We found that almost all mutations with strong predicted effects in cell-type-specific E sequence classes contributed to diseases relevant to that same cell type (Figure 5, Supplementary File 5)--for most of these mutations, the nearby gene is known to be relevant to the disease but the molecular mechanisms of regulatory disruption is unknown. For example, mutations causing Protein C deficiency and Hemophilia B, two diseases characterized by the deficiency of specific plasma proteins produced in the liver (protein C and coagulation factor IX, respectively), are predicted to decrease E9 liver/intestine sequence class activities. Blood cell-type-specific enhancer sequence classes are disrupted in distinct blood-related diseases and deficiencies relevant to the corresponding cell type: the E12 erythroblast-like enhancer sequence class is disrupted in red blood cell-specific diseases such as pyruvate kinase deficiency, erythropoietic porphyria, delta-thalassemia, and beta-thalassemia; the E7 monocyte/macrophage-like sequence class is disrupted in monocyte and macrophage-related chronic granulomatous disease; and the E5 B-cell-like enhancer sequence class is disrupted in X-linked agammaglobulinemia, a functional deficiency of B-cell. For developmental diseases, such as preaxial polydactyly triphalangeal thumb and radial ray deficiency and triphalangeal thumb-polysyndactyly syndrome, the E1 embryonic stem cell-specific enhancer sequence class is predicted to be disrupted by mutations in a known distal enhancer of Sonic Hedgehog (SHH) (chr7:156583951 G>A31, chr7:156583949 G>C32), a gene that plays a crucial role in the positioning and growth of limbs, fingers, and toes during development.
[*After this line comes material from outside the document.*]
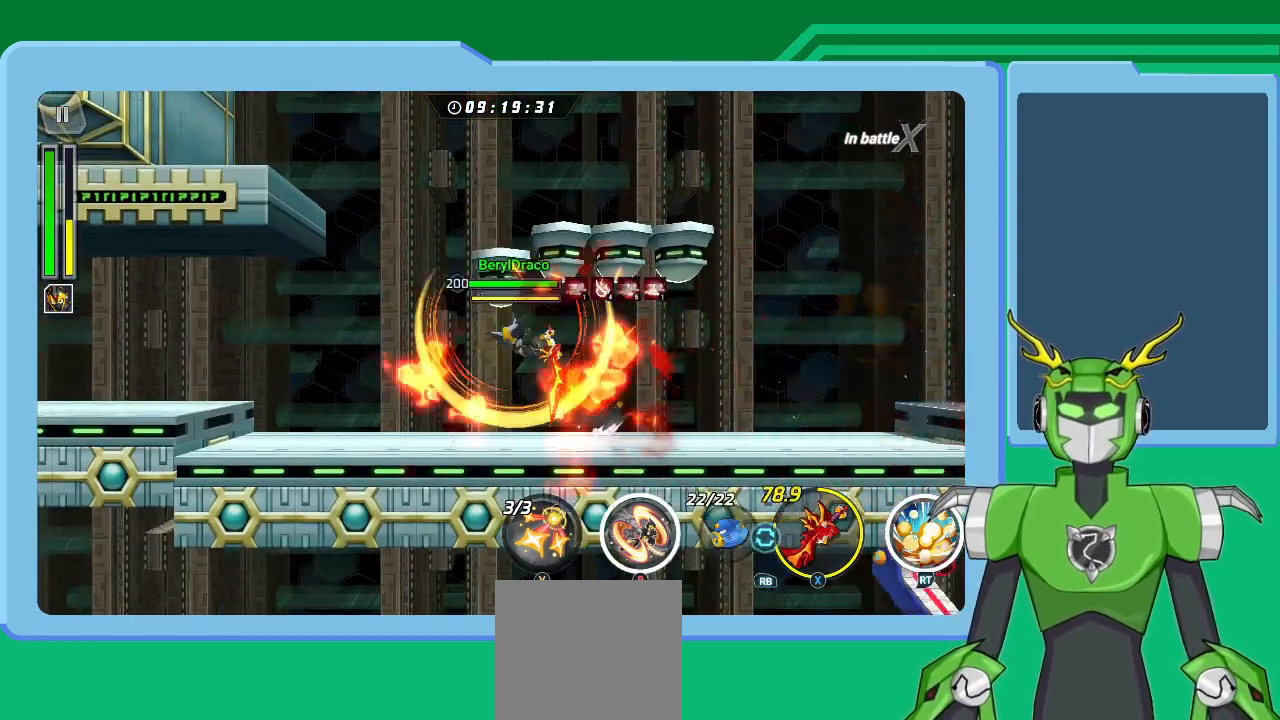
{"buttons": ["L1"], "left_stick": "right", "right_stick": "center", "events": [[100, "A", "up"], [233, "L1", "up"], [233, "X", "up"], [467, "left_stick", "right"], [500, "L1", "down"]]}
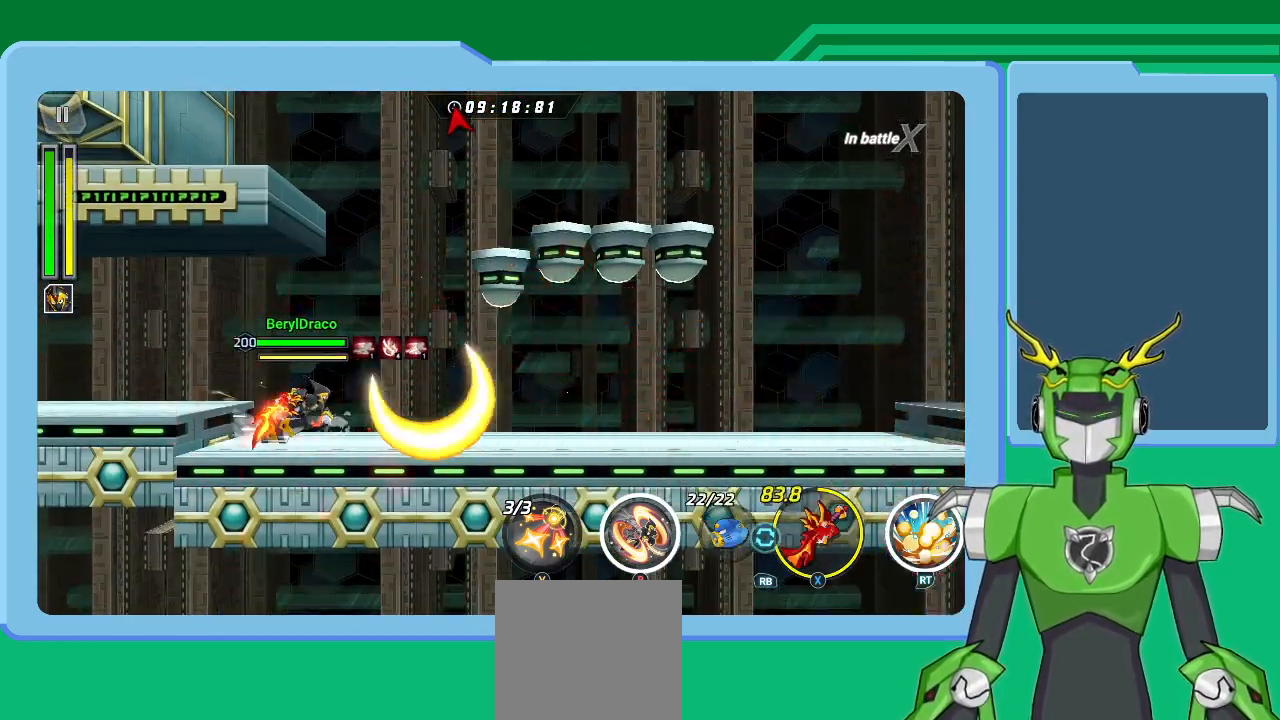
{"buttons": ["A", "X"], "left_stick": "left", "right_stick": "center", "events": [[167, "X", "down"], [333, "A", "down"], [333, "left_stick", "left"], [367, "L1", "up"]]}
In addition, 38% of the regulatory mutations with strong predicted effects affect the activity of the promoter sequence class P, including a hypercholesterolemia mutation near the LDLR gene (chr19:11200089 C>T33), a microcephaly & developmental delay mutation near the PIGY gene (chr4:89444948 C>T34), and a retinoblastoma mutation near the RB1 gene (chr13:48877851 G>T35). The high proportion of mutations perturbing the P sequence class likely reflects both the critical role of promoters in diseases and the emphasis on promoter-proximal mutations in past studies.
While the mutations we’ve discussed thus far are negative effect mutations which decrease sequence class activity, 20% of HGMD pathogenic mutations are predicted to increase sequence class activity. Indeed, these mutations included many known gain-of-function mutations, which validated our predictions. The top positive effect was observed for a mutation (chrX:73072592 G>C) near the XIST gene that skews X-inactivation of the mutant chromosome in females36; this mutation was predicted to increase the activity of the CTCF sequence class and has been experimentally validated to increase CTCF binding37. Positive effect predictions for ‘E’ and ‘P’ sequence classes were also validated by previously studied mutations: an alpha-thalassemia mutation near the HBM gene (chr16:209709 T>C38) known to create a GATA1 binding site and increase intergenic transcription was predicted to increase the activity of the erythroblast-specific E12 sequence class, and a TERT gene mutation found in individuals with familial melanoma (chr5:1295161 T>G39) was predicted to increase the activity of P. Beyond this, many mutations predicted to have strong positive effects were not previously understood. For example, a mutation near the HBG1 gene (chr11:5271262 A>G40) that causes persistence of fetal hemoglobin is also predicted to increase the activity of the erythroblast-specific E12 sequence class. Previously, this mutation was known to create an ATGCAAAT octamer40 that matches the POU family transcription factor motif, but its functional consequences were unclear.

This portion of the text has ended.